Du gehst zum Bäcker; zum Frisör; willst wissen, was in der Lehrerkonferenz besprochen wurde; hörst dir deine Lieblingsmusiker im Radio an; findest Politiker doof oder sagst, Schornsteinfeger bringen Glück… wenn du es ganz genau betrachtest, ist sogar das Wort „Mensch“ sehr männlich, denn es kommt das englische „men“ darin vor…
Und warum stört mich das so sehr? Nun, ich bin zwar keine Ärztin, doch bin ich etwas. Ich habe keinen Doktortitel, den es zu würdigen gilt, dennoch bin ich als Ich zu würdigen. Ich, eine Frau, oder auch eine Studentin; ich, eine Mutter, Autorin und Unternehmerin. Nicht nur mein ich, auch meine Erfolge würden mir nicht ganz so beachtlich vorkommen, wenn sie mir nicht auch eindeutig zugesprochen werden. Wenn es also heißen würde: „oh schau, die ist ein Frau und Mutter, aber auch Student, Autor und Unternehmer“. Nein, das klingt falsch.
Wie geht gendern?
Also, ich würde erst mal differenzieren in gendern in Schrift und gendern in Sprache. Im Schriftlichen ist gendern auf jeden Fall einfacher, wenn es vor allem um Berufsbezeichnungen geht, hängst du einfach überall ein „*innen“ dran. Zum Beispiel: Dozent*innen, Lehrer*innen, Maler*innen, Dachdecker*innen. Abgesehen davon kannst du auch auf die allgemeine Form zurückgreifen, wenn du dir unsicher bist. Zum Beispiel: Teilnehmende, Studierende oder Zimmerleute. Du siehst, dass ich „man*“ immer mit einem „*“ schreibe, auch das ist gendern – viele sagen und schreiben stattdessen aber auch „mensch“. Im sprachlichen Gebrauch ist das Ganze natürlich ein wenig härter, denn das „*“ kannst du ja schwierig mitsprechen. Deshalb macht man* stattdessen eine kleine Pause. Versuch es doch einfach mal, sprich folgende Worte laut aus: „Verkäufer innen“, „Spieler innen“, „Student innen“ – hat das geklappt? Merkst du den Unterschied? Eine andere Möglichkeit wäre, einfach die männliche und weibliche Form in einem Satz zu sagen, also zum Beispiel „Leser und Leserinnen“. Hier musst du jedoch bedenken, dass du dann nicht alle Geschlechter mit einbeziehst. Das „*“ beim Gendern repräsentiert nämlich alle nicht-binären Personen.

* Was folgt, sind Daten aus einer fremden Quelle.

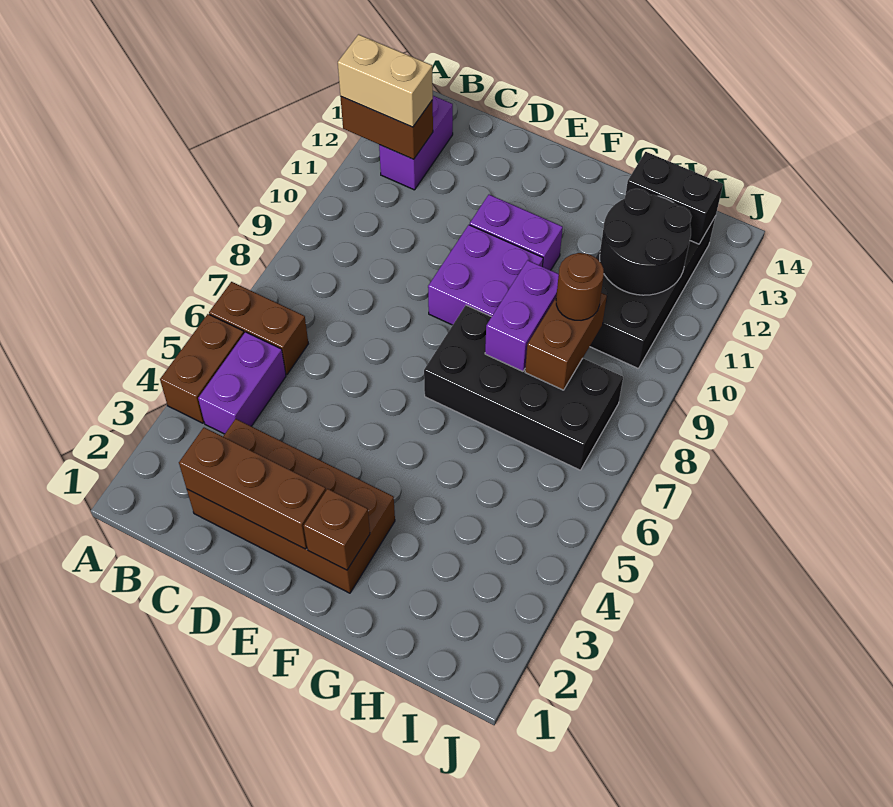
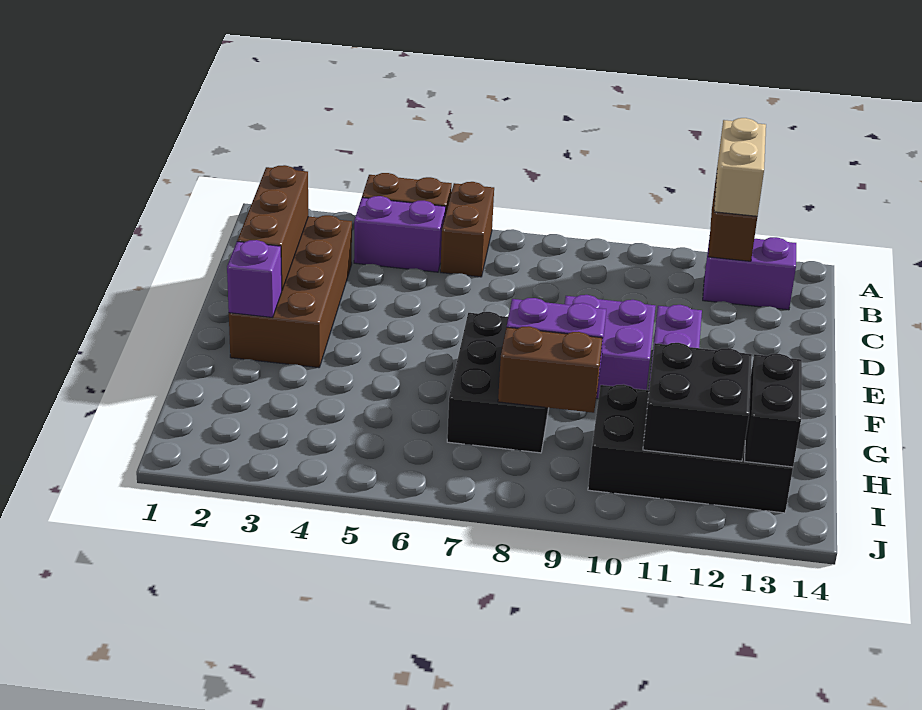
brown 1x1 brick [304,489,370,570] -> purple 1x1 brick [227,240,282,317]
black 2x4 brick [424,305,623,470] -> black 2x3 brick [447,312,549,453]
brown 1x1 round brick [556,253,604,320] -> none
black 2x2 round brick [600,189,692,295] -> black 2x2 brick [643,343,752,461]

Für weitere Informationen klick doch mal hier, da kommst du zu einem ziemlich guten Artikel zum Thema – es wird hier auch nochmal der Begriff „Genderidentität“ geklärt und es wird Spannendes zu Geschlechterrollen erzählt.
Tipps: Was tun bei Sätzen wie: „Ich bin kein Fan von…“ oder „Ich bin nicht so der Typ für…“ … Alternativen finden, so zusagen drum rum reden, z. B. „Ich bin die Art Mensch, die…“ oder „Wie die meisten Leute bin auch ich nicht…“
Warum wusstest du das mit dem Gendern noch nicht, fragst du dich? Was ist an der Sprache, die du jetzt sprichst „falsch“? Nun, erst einmal machst du nichts falsch – wenn du bis hier hin gelesen hast, bist du ja durch aus Willens, etwas zu lernen. Ich (und sicher auch viele Andere) fühle mich auf jeden Fall nicht angegriffen, falls irgendwer das Gendern nicht so richtig hinbekommt – das Ganze ist ein Prozess und ich verstehe, dass man* dafür auch etwas Zeit braucht. Ich vergesse auch häufig, dass ich eigentlich „jemensch“ und nicht „jemand“ sagen wollte.